Miejsce spotkań, rozmów i plotek, czyli łódzkie pralnie. Przed wojną w mieście było 91 takich miejsc, w których tętniło bujne życie towarzyskie. Na wystawie „Łódzka praczka”, zwiedzający mogą wędrować przez czas, śledząc historię pralni prowadzonych przez Polaków, Żydów i Niemców przed II wojną światową, pralni w łódzkim getcie, czy lokatorskich pralni w PRL.

Niezwykłe jest również to, że na ekspozycji można zobaczyć nawet najstarsze pralki. Ich ewolucja pokazana jest od kijanki, poprzez tarę, do Frani i pralki automatycznej. Eksponaty uzupełniają stare zdjęcia pralni, kolorowe plakaty i pomysłowe reklamy proszków do prania: Radionu, Ixi czy Polleny 2000.

Osobnym rozdziałem, ale bardzo mocno związanym z praniem, jest suszenie ubrań. Na poddaszu zabytkowego domku w Skansenie Centralnego Muzeum Włókiennictwa jest odtworzona suszarnia. Ciekawość wzbudza drewniana maglownica, pralnica czy beczka do prania bielizny.

Więcej o praniu, o ikonkach umieszczanych na metkach ubrań czy wreszcie o tkaninach w człowieku i zastosowaniu tekstyliów w służbach ratunkowych - będzie można dowiedzieć się na warsztatach organizowanych w muzeum.
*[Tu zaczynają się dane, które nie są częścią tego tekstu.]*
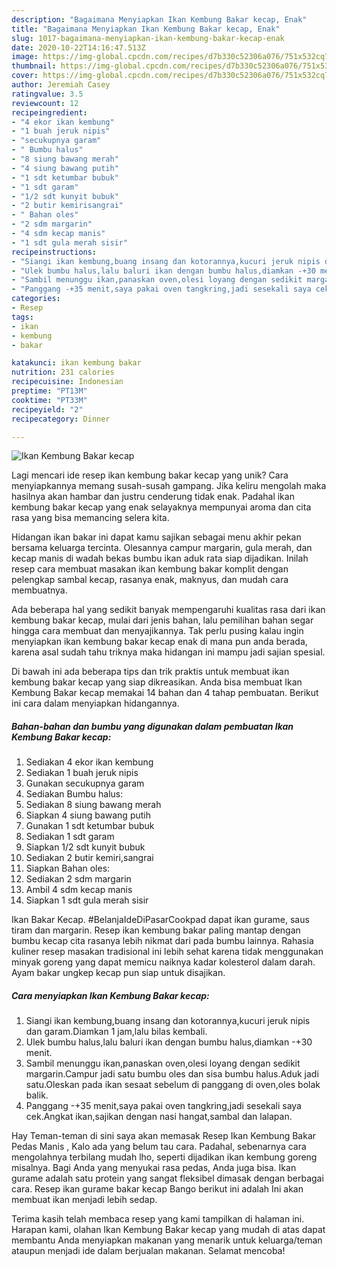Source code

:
 ```yaml
---
description: "Bagaimana Menyiapkan Ikan Kembung Bakar kecap, Enak"
title: "Bagaimana Menyiapkan Ikan Kembung Bakar kecap, Enak"
slug: 1017-bagaimana-menyiapkan-ikan-kembung-bakar-kecap-enak
date: 2020-10-22T14:16:47.513Z
image: https://img-global.cpcdn.com/recipes/d7b330c52306a076/751x532cq70/ikan-kembung-bakar-kecap-foto-resep-utama.jpg
thumbnail: https://img-global.cpcdn.com/recipes/d7b330c52306a076/751x532cq70/ikan-kembung-bakar-kecap-foto-resep-utama.jpg
cover: https://img-global.cpcdn.com/recipes/d7b330c52306a076/751x532cq70/ikan-kembung-bakar-kecap-foto-resep-utama.jpg
author: Jeremiah Casey
ratingvalue: 3.5
reviewcount: 12
recipeingredient:
- "4 ekor ikan kembung"
- "1 buah jeruk nipis"
- "secukupnya garam"
- " Bumbu halus"
- "8 siung bawang merah"
- "4 siung bawang putih"
- "1 sdt ketumbar bubuk"
- "1 sdt garam"
- "1/2 sdt kunyit bubuk"
- "2 butir kemirisangrai"
- " Bahan oles"
- "2 sdm margarin"
- "4 sdm kecap manis"
- "1 sdt gula merah sisir"
recipeinstructions:
- "Siangi ikan kembung,buang insang dan kotorannya,kucuri jeruk nipis dan garam.Diamkan 1 jam,lalu bilas kembali."
- "Ulek bumbu halus,lalu baluri ikan dengan bumbu halus,diamkan -+30 menit."
- "Sambil menunggu ikan,panaskan oven,olesi loyang dengan sedikit margarin.Campur jadi satu bumbu oles dan sisa bumbu halus.Aduk jadi satu.Oleskan pada ikan sesaat sebelum di panggang di oven,oles bolak balik."
- "Panggang -+35 menit,saya pakai oven tangkring,jadi sesekali saya cek.Angkat ikan,sajikan dengan nasi hangat,sambal dan lalapan."
categories:
- Resep
tags:
- ikan
- kembung
- bakar

katakunci: ikan kembung bakar 
nutrition: 231 calories
recipecuisine: Indonesian
preptime: "PT13M"
cooktime: "PT33M"
recipeyield: "2"
recipecategory: Dinner

---
```



![Ikan Kembung Bakar kecap](https://img-global.cpcdn.com/recipes/d7b330c52306a076/751x532cq70/ikan-kembung-bakar-kecap-foto-resep-utama.jpg)

Lagi mencari ide resep ikan kembung bakar kecap yang unik? Cara menyiapkannya memang susah-susah gampang. Jika keliru mengolah maka hasilnya akan hambar dan justru cenderung tidak enak. Padahal ikan kembung bakar kecap yang enak selayaknya mempunyai aroma dan cita rasa yang bisa memancing selera kita.

Hidangan ikan bakar ini dapat kamu sajikan sebagai menu akhir pekan bersama keluarga tercinta. Olesannya campur margarin, gula merah, dan kecap manis di wadah bekas bumbu ikan aduk rata siap dijadikan. Inilah resep cara membuat masakan ikan kembung bakar komplit dengan pelengkap sambal kecap, rasanya enak, maknyus, dan mudah cara membuatnya.

Ada beberapa hal yang sedikit banyak mempengaruhi kualitas rasa dari ikan kembung bakar kecap, mulai dari jenis bahan, lalu pemilihan bahan segar hingga cara membuat dan menyajikannya. Tak perlu pusing kalau ingin menyiapkan ikan kembung bakar kecap enak di mana pun anda berada, karena asal sudah tahu triknya maka hidangan ini mampu jadi sajian spesial.


Di bawah ini ada beberapa tips dan trik praktis untuk membuat ikan kembung bakar kecap yang siap dikreasikan. Anda bisa membuat Ikan Kembung Bakar kecap memakai 14 bahan dan 4 tahap pembuatan. Berikut ini cara dalam menyiapkan hidangannya.

<!--inarticleads1-->

##### Bahan-bahan dan bumbu yang digunakan dalam pembuatan Ikan Kembung Bakar kecap:

1. Sediakan 4 ekor ikan kembung
1. Sediakan 1 buah jeruk nipis
1. Gunakan secukupnya garam
1. Sediakan  Bumbu halus:
1. Sediakan 8 siung bawang merah
1. Siapkan 4 siung bawang putih
1. Gunakan 1 sdt ketumbar bubuk
1. Sediakan 1 sdt garam
1. Siapkan 1/2 sdt kunyit bubuk
1. Sediakan 2 butir kemiri,sangrai
1. Siapkan  Bahan oles:
1. Sediakan 2 sdm margarin
1. Ambil 4 sdm kecap manis
1. Siapkan 1 sdt gula merah sisir


Ikan Bakar Kecap. #BelanjaIdeDiPasarCookpad dapat ikan gurame, saus tiram dan margarin. Resep ikan kembung bakar paling mantap dengan bumbu kecap cita rasanya lebih nikmat dari pada bumbu lainnya. Rahasia kuliner resep masakan tradisional ini lebih sehat karena tidak menggunakan minyak goreng yang dapat memicu naiknya kadar kolesterol dalam darah. Ayam bakar ungkep kecap pun siap untuk disajikan. 

<!--inarticleads2-->

##### Cara menyiapkan Ikan Kembung Bakar kecap:

1. Siangi ikan kembung,buang insang dan kotorannya,kucuri jeruk nipis dan garam.Diamkan 1 jam,lalu bilas kembali.
1. Ulek bumbu halus,lalu baluri ikan dengan bumbu halus,diamkan -+30 menit.
1. Sambil menunggu ikan,panaskan oven,olesi loyang dengan sedikit margarin.Campur jadi satu bumbu oles dan sisa bumbu halus.Aduk jadi satu.Oleskan pada ikan sesaat sebelum di panggang di oven,oles bolak balik.
1. Panggang -+35 menit,saya pakai oven tangkring,jadi sesekali saya cek.Angkat ikan,sajikan dengan nasi hangat,sambal dan lalapan.


Hay Teman-teman di sini saya akan memasak Resep Ikan Kembung Bakar Pedas Manis , Kalo ada yang belum tau cara. Padahal, sebenarnya cara mengolahnya terbilang mudah lho, seperti dijadikan ikan kembung goreng misalnya. Bagi Anda yang menyukai rasa pedas, Anda juga bisa. Ikan gurame adalah satu protein yang sangat fleksibel dimasak dengan berbagai cara. Resep ikan gurame bakar kecap Bango berikut ini adalah Ini akan membuat ikan menjadi lebih sedap. 

Terima kasih telah membaca resep yang kami tampilkan di halaman ini. Harapan kami, olahan Ikan Kembung Bakar kecap yang mudah di atas dapat membantu Anda menyiapkan makanan yang menarik untuk keluarga/teman ataupun menjadi ide dalam berjualan makanan. Selamat mencoba!
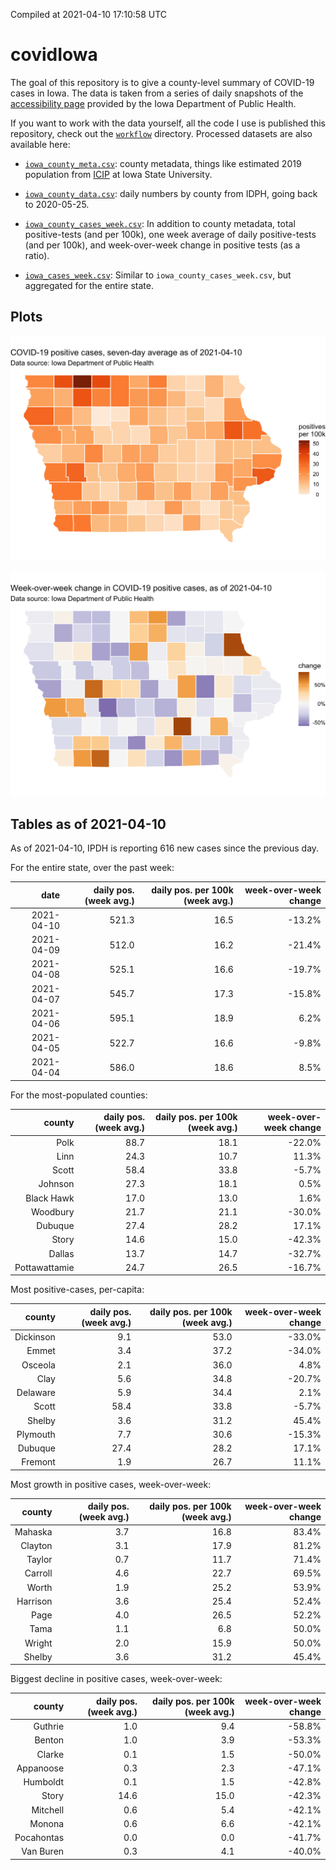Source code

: Compiled at 2021-04-10 17:10:58 UTC

<!-- README.md is generated from README.Rmd. Please edit that file -->

# covidIowa

<!-- badges: start -->

<!-- badges: end -->

The goal of this repository is to give a county-level summary of
COVID-19 cases in Iowa. The data is taken from a series of daily
snapshots of the [accessibility
page](https://coronavirus.iowa.gov/pages/access) provided by the Iowa
Department of Public Health.

If you want to work with the data yourself, all the code I use is
published this repository, check out the [`workflow`](workflow)
directory. Processed datasets are also available here:

  - [`iowa_county_meta.csv`](https://raw.githubusercontent.com/ijlyttle/covidIowa/master/workflow/data/99-publish/iowa_county_meta.csv):
    county metadata, things like estimated 2019 population from
    [ICIP](https://www.icip.iastate.edu/tables/population/counties-estimates)
    at Iowa State University.

  - [`iowa_county_data.csv`](https://raw.githubusercontent.com/ijlyttle/covidIowa/master/workflow/data/99-publish/iowa_county_data.csv):
    daily numbers by county from IDPH, going back to 2020-05-25.

  - [`iowa_county_cases_week.csv`](https://raw.githubusercontent.com/ijlyttle/covidIowa/master/workflow/data/99-publish/iowa_county_data.csv):
    In addition to county metadata, total positive-tests (and per 100k),
    one week average of daily positive-tests (and per 100k), and
    week-over-week change in positive tests (as a ratio).

  - [`iowa_cases_week.csv`](https://raw.githubusercontent.com/ijlyttle/covidIowa/master/workflow/data/99-publish/iowa_cases_week.csv):
    Similar to `iowa_county_cases_week.csv`, but aggregated for the
    entire state.

## Plots

![](workflow/data/99-publish/iowa_cases.png)

![](workflow/data/99-publish/iowa_change.png)

## Tables as of 2021-04-10

As of 2021-04-10, IPDH is reporting 616 new cases since the previous
day.

For the entire state, over the past week:

|       date | daily pos. (week avg.) | daily pos. per 100k (week avg.) | week-over-week change |
| ---------: | ---------------------: | ------------------------------: | --------------------: |
| 2021-04-10 |                  521.3 |                            16.5 |               \-13.2% |
| 2021-04-09 |                  512.0 |                            16.2 |               \-21.4% |
| 2021-04-08 |                  525.1 |                            16.6 |               \-19.7% |
| 2021-04-07 |                  545.7 |                            17.3 |               \-15.8% |
| 2021-04-06 |                  595.1 |                            18.9 |                  6.2% |
| 2021-04-05 |                  522.7 |                            16.6 |                \-9.8% |
| 2021-04-04 |                  586.0 |                            18.6 |                  8.5% |

For the most-populated counties:

|        county | daily pos. (week avg.) | daily pos. per 100k (week avg.) | week-over-week change |
| ------------: | ---------------------: | ------------------------------: | --------------------: |
|          Polk |                   88.7 |                            18.1 |               \-22.0% |
|          Linn |                   24.3 |                            10.7 |                 11.3% |
|         Scott |                   58.4 |                            33.8 |                \-5.7% |
|       Johnson |                   27.3 |                            18.1 |                  0.5% |
|    Black Hawk |                   17.0 |                            13.0 |                  1.6% |
|      Woodbury |                   21.7 |                            21.1 |               \-30.0% |
|       Dubuque |                   27.4 |                            28.2 |                 17.1% |
|         Story |                   14.6 |                            15.0 |               \-42.3% |
|        Dallas |                   13.7 |                            14.7 |               \-32.7% |
| Pottawattamie |                   24.7 |                            26.5 |               \-16.7% |

Most positive-cases, per-capita:

|    county | daily pos. (week avg.) | daily pos. per 100k (week avg.) | week-over-week change |
| --------: | ---------------------: | ------------------------------: | --------------------: |
| Dickinson |                    9.1 |                            53.0 |               \-33.0% |
|     Emmet |                    3.4 |                            37.2 |               \-34.0% |
|   Osceola |                    2.1 |                            36.0 |                  4.8% |
|      Clay |                    5.6 |                            34.8 |               \-20.7% |
|  Delaware |                    5.9 |                            34.4 |                  2.1% |
|     Scott |                   58.4 |                            33.8 |                \-5.7% |
|    Shelby |                    3.6 |                            31.2 |                 45.4% |
|  Plymouth |                    7.7 |                            30.6 |               \-15.3% |
|   Dubuque |                   27.4 |                            28.2 |                 17.1% |
|   Fremont |                    1.9 |                            26.7 |                 11.1% |

Most growth in positive cases, week-over-week:

|   county | daily pos. (week avg.) | daily pos. per 100k (week avg.) | week-over-week change |
| -------: | ---------------------: | ------------------------------: | --------------------: |
|  Mahaska |                    3.7 |                            16.8 |                 83.4% |
|  Clayton |                    3.1 |                            17.9 |                 81.2% |
|   Taylor |                    0.7 |                            11.7 |                 71.4% |
|  Carroll |                    4.6 |                            22.7 |                 69.5% |
|    Worth |                    1.9 |                            25.2 |                 53.9% |
| Harrison |                    3.6 |                            25.4 |                 52.4% |
|     Page |                    4.0 |                            26.5 |                 52.2% |
|     Tama |                    1.1 |                             6.8 |                 50.0% |
|   Wright |                    2.0 |                            15.9 |                 50.0% |
|   Shelby |                    3.6 |                            31.2 |                 45.4% |

Biggest decline in positive cases, week-over-week:

|     county | daily pos. (week avg.) | daily pos. per 100k (week avg.) | week-over-week change |
| ---------: | ---------------------: | ------------------------------: | --------------------: |
|    Guthrie |                    1.0 |                             9.4 |               \-58.8% |
|     Benton |                    1.0 |                             3.9 |               \-53.3% |
|     Clarke |                    0.1 |                             1.5 |               \-50.0% |
|  Appanoose |                    0.3 |                             2.3 |               \-47.1% |
|   Humboldt |                    0.1 |                             1.5 |               \-42.8% |
|      Story |                   14.6 |                            15.0 |               \-42.3% |
|   Mitchell |                    0.6 |                             5.4 |               \-42.1% |
|     Monona |                    0.6 |                             6.6 |               \-42.1% |
| Pocahontas |                    0.0 |                             0.0 |               \-41.7% |
|  Van Buren |                    0.3 |                             4.1 |               \-40.0% |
To będzie w dwie kolejne soboty (22 i 29 października) o 13.30.

Wystawę "Łódzka praczka" można oglądać do 30 października (finisaż odbędzie się dzień wcześniej). Ekspozycja znajduje się w Skansenie, we wnętrzu zabytkowego domu nr 4 i jest czynna w godzinach otwarcia Centralnego Muzeum Włókiennictwa w Łodzi.